■ TASK TO CARRY OUT:
Pull out each line of the entries below that contains the string "pose". Case matters.

=== Section Start ===

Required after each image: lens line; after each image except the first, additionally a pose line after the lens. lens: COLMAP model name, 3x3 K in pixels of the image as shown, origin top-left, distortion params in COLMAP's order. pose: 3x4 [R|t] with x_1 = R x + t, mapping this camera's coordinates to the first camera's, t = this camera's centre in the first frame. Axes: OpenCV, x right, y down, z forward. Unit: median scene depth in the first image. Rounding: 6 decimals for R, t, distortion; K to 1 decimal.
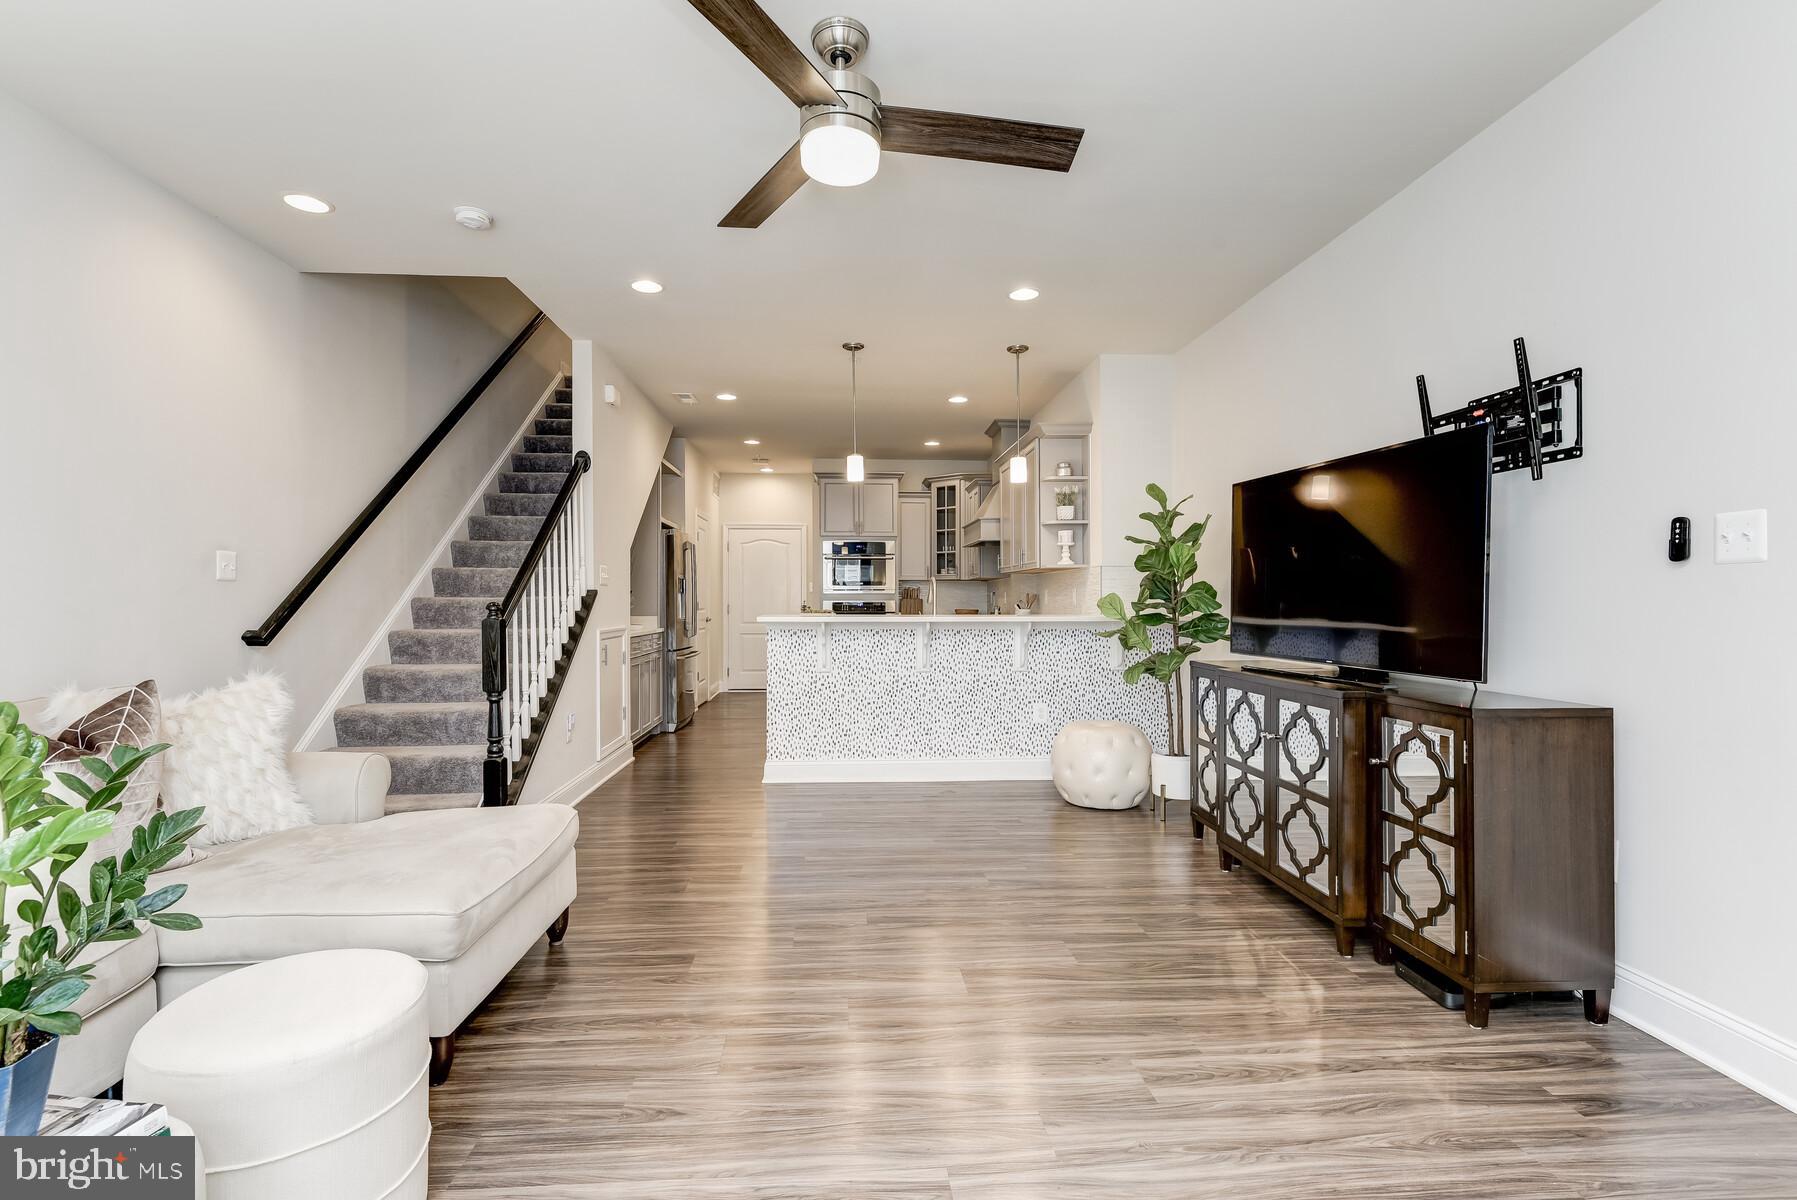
lens RADIAL K [[815.5, 0, 886.0], [0, 815.5, 603.2], [0, 0, 1]] dist [0.009945, -0.006366]
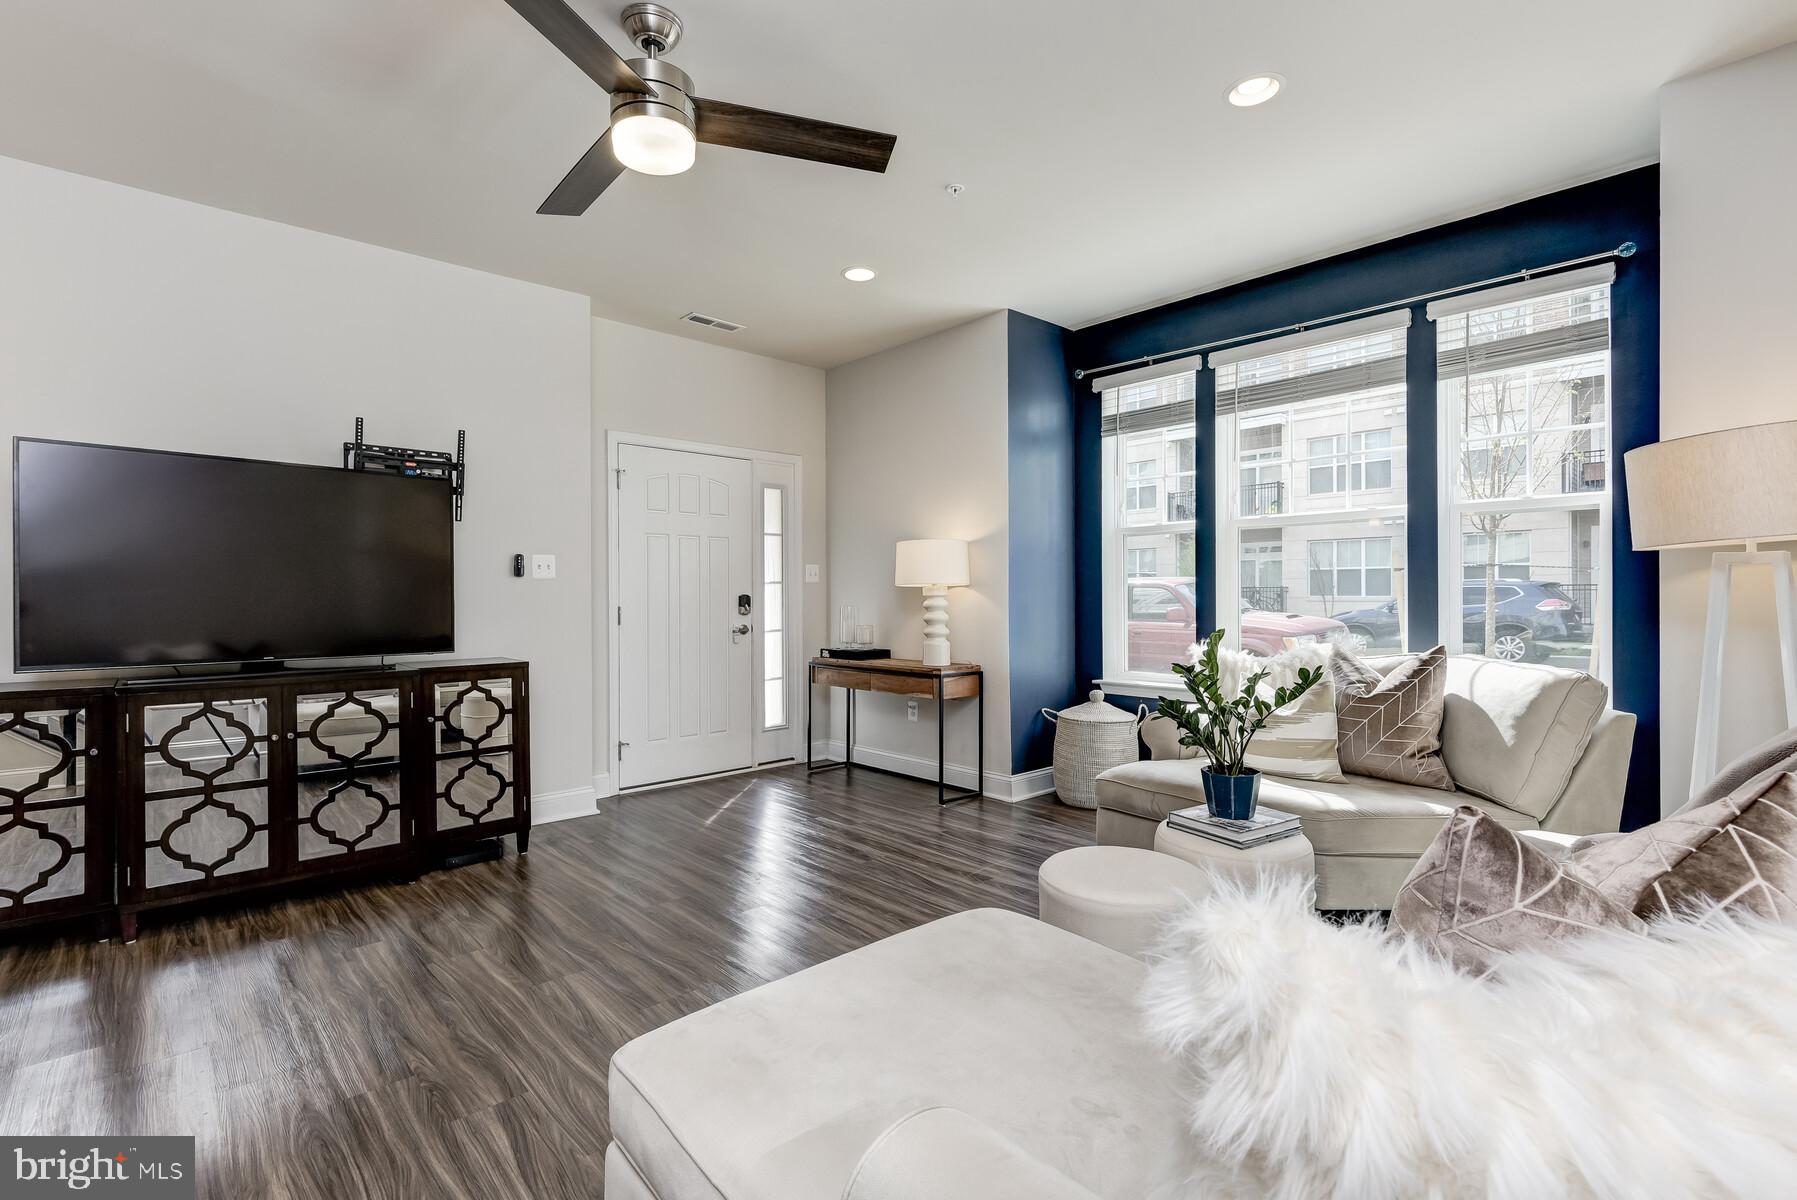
lens RADIAL K [[815.5, 0, 886.7], [0, 815.5, 598.3], [0, 0, 1]] dist [0.009945, -0.006366]
pose [[-0.626589, 0.001491, 0.779349, -0.617619], [0.008215, 0.999955, 0.004691, -0.001406], [-0.779307, 0.009341, -0.626573, 0.867313]]
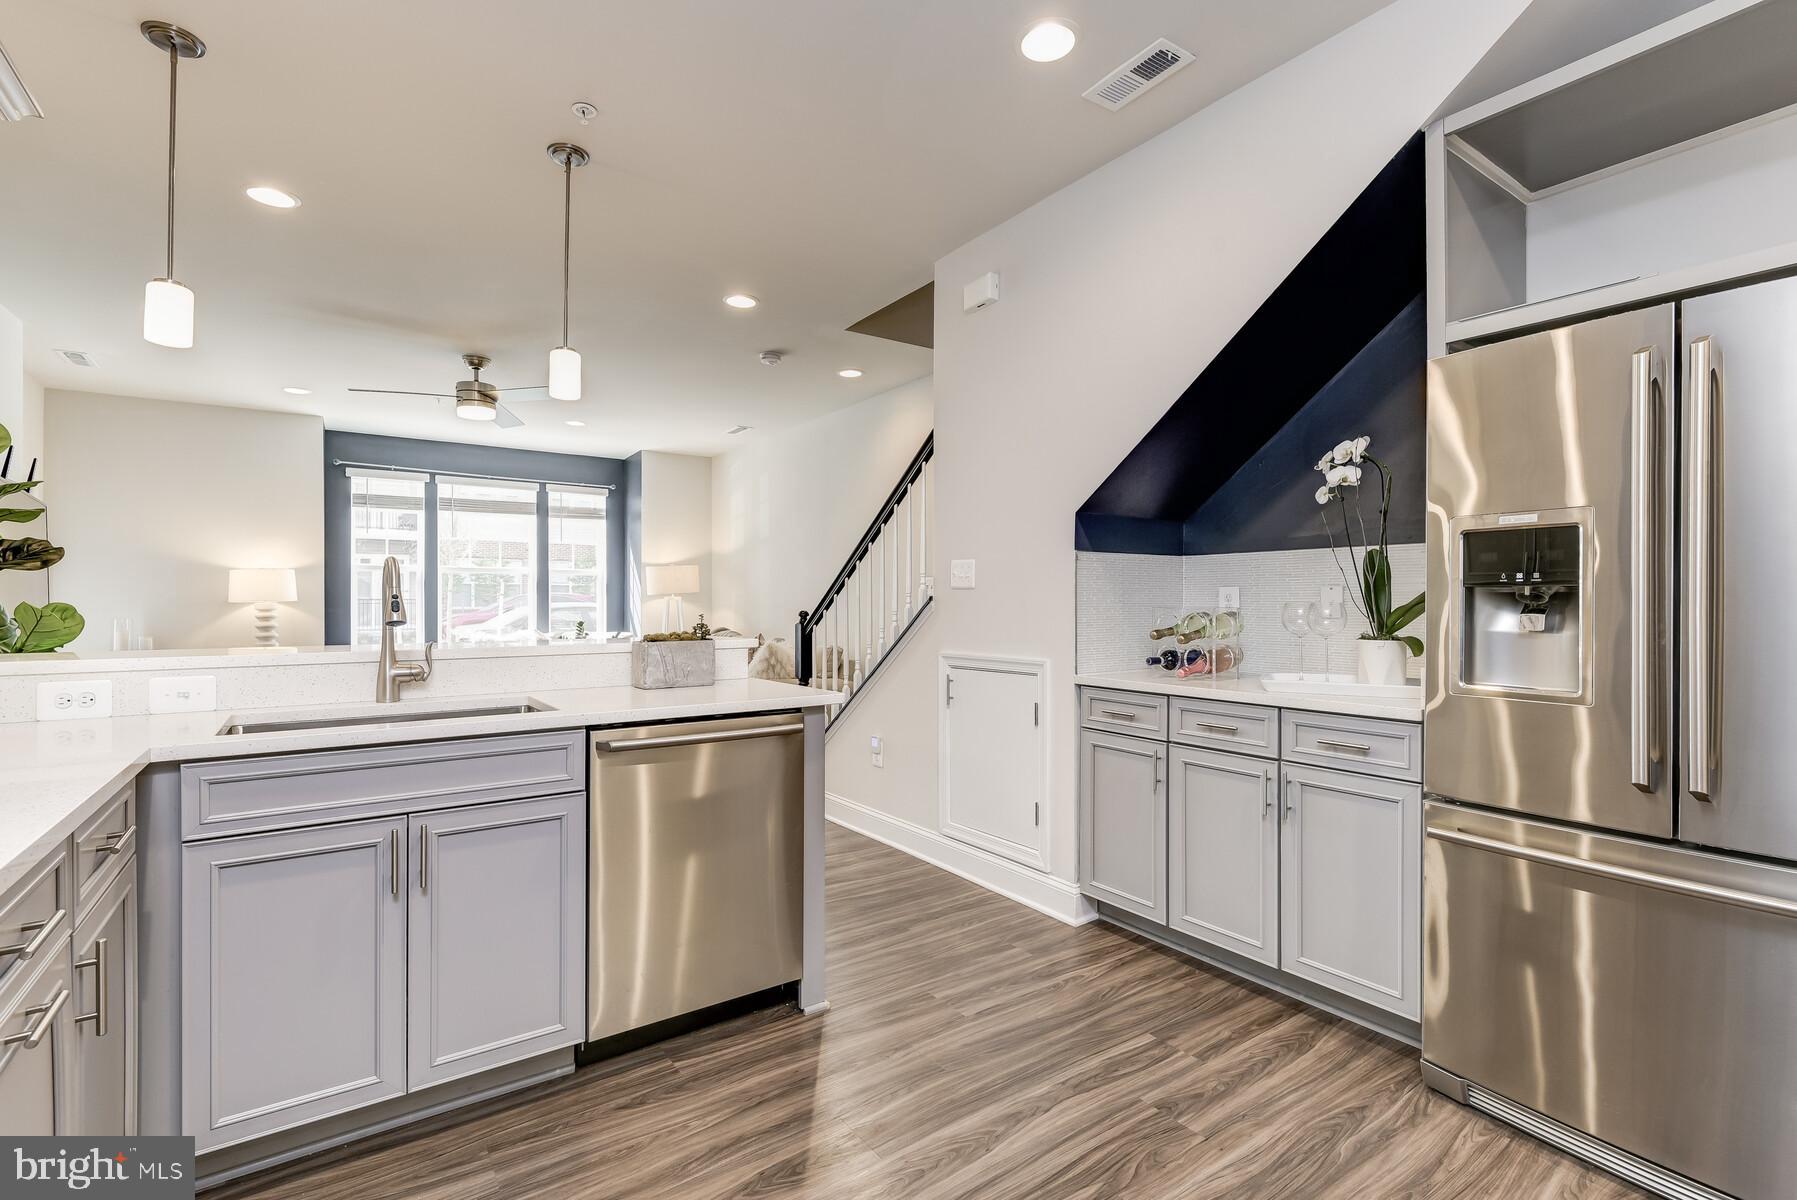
lens RADIAL K [[815.5, 0, 900.8], [0, 815.5, 611.6], [0, 0, 1]] dist [0.009945, -0.006366]
pose [[-0.854326, 0.006347, -0.519698, 0.070744], [0.008518, 0.999962, -0.001791, 0.025591], [0.519667, -0.005957, -0.854348, 2.200153]]
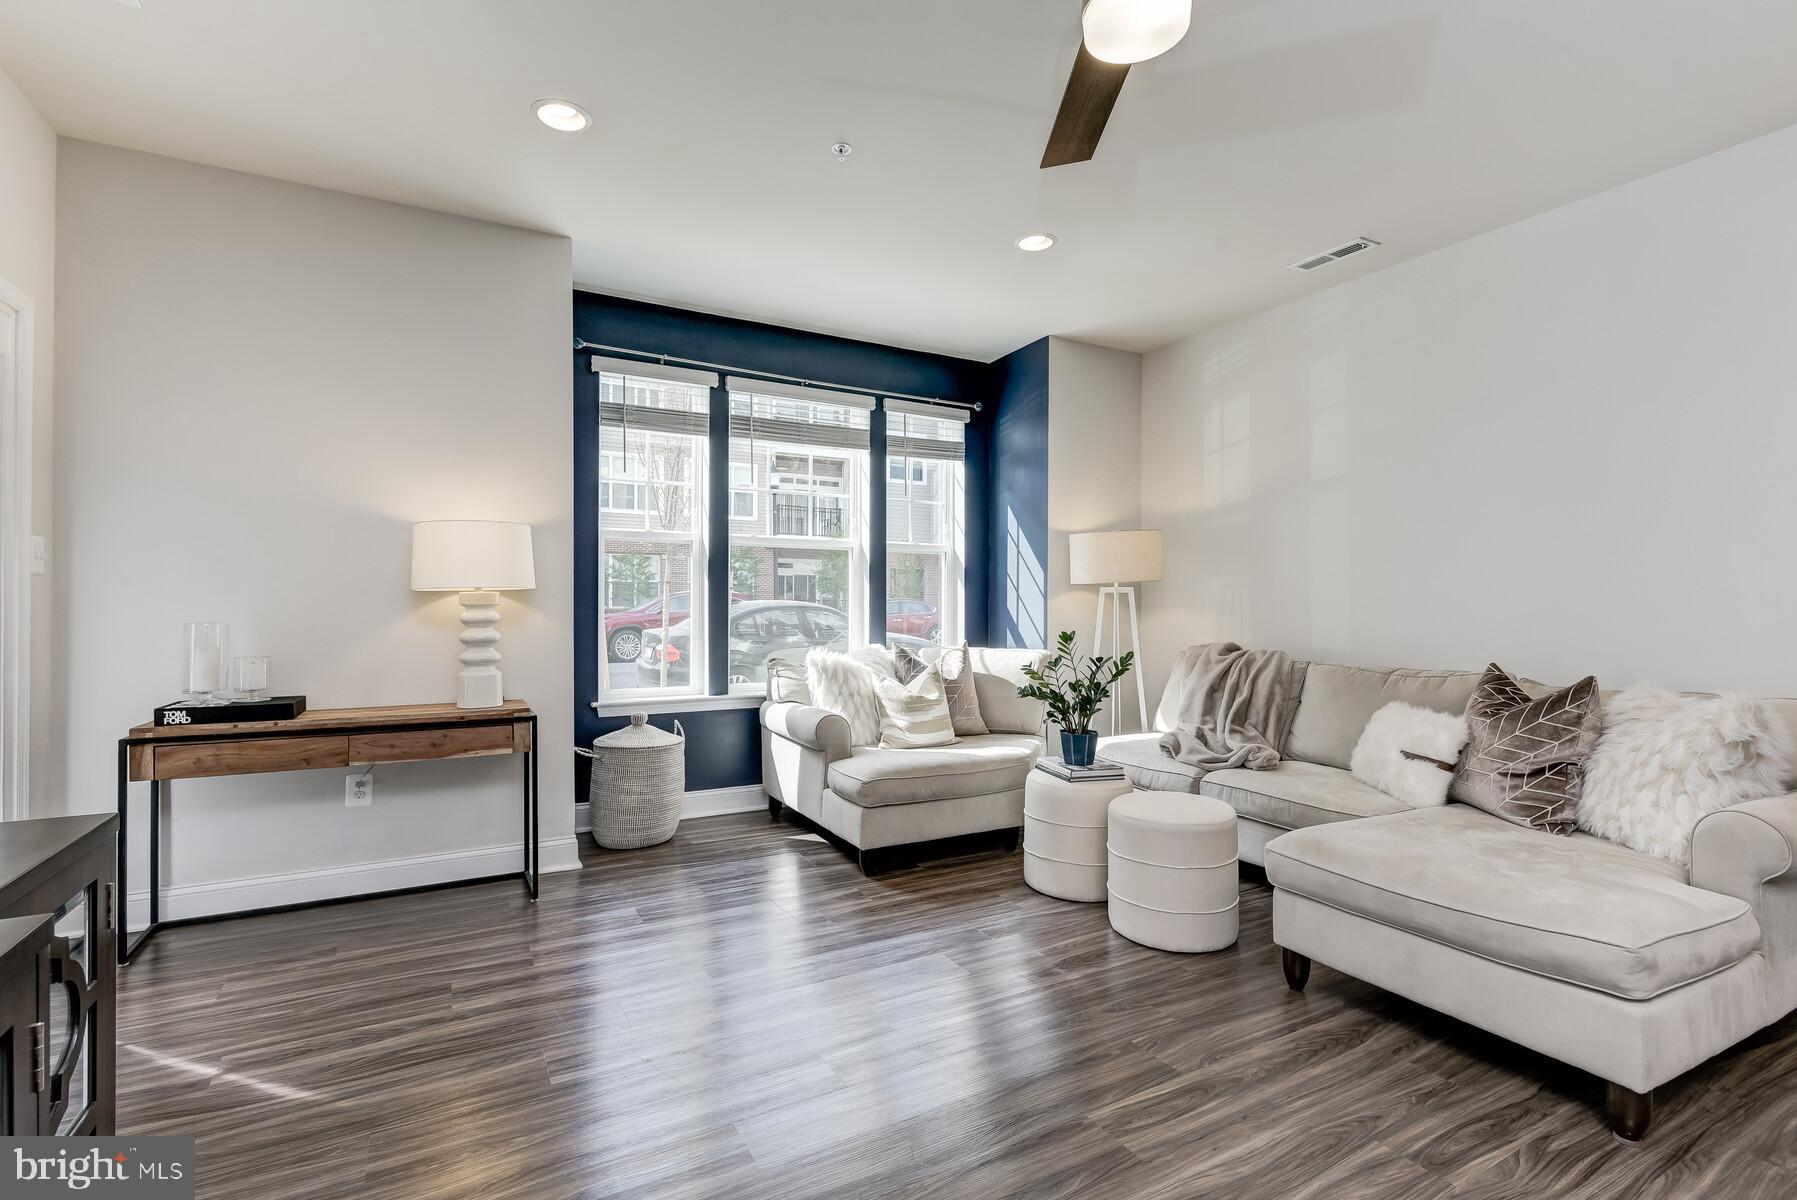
lens RADIAL K [[815.5, 0, 891.0], [0, 815.5, 599.9], [0, 0, 1]] dist [0.009945, -0.006366]
pose [[-0.905235, -0.005553, -0.424874, 0.290773], [-0.004462, 0.999984, -0.003563, -0.002514], [0.424887, -0.001330, -0.905245, 0.983242]]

=== Section End ===

■ FINAL ANSWER:
Required after each image: lens line; after each image except the first, additionally a pose line after the lens. lens: COLMAP model name, 3x3 K in pixels of the image as shown, origin top-left, distortion params in COLMAP's order. pose: 3x4 [R|t] with x_1 = R x + t, mapping this camera's coordinates to the first camera's, t = this camera's centre in the first frame. Axes: OpenCV, x right, y down, z forward. Unit: median scene depth in the first image. Rounding: 6 decimals for R, t, distortion; K to 1 decimal.
pose [[-0.626589, 0.001491, 0.779349, -0.617619], [0.008215, 0.999955, 0.004691, -0.001406], [-0.779307, 0.009341, -0.626573, 0.867313]]
pose [[-0.854326, 0.006347, -0.519698, 0.070744], [0.008518, 0.999962, -0.001791, 0.025591], [0.519667, -0.005957, -0.854348, 2.200153]]
pose [[-0.905235, -0.005553, -0.424874, 0.290773], [-0.004462, 0.999984, -0.003563, -0.002514], [0.424887, -0.001330, -0.905245, 0.983242]]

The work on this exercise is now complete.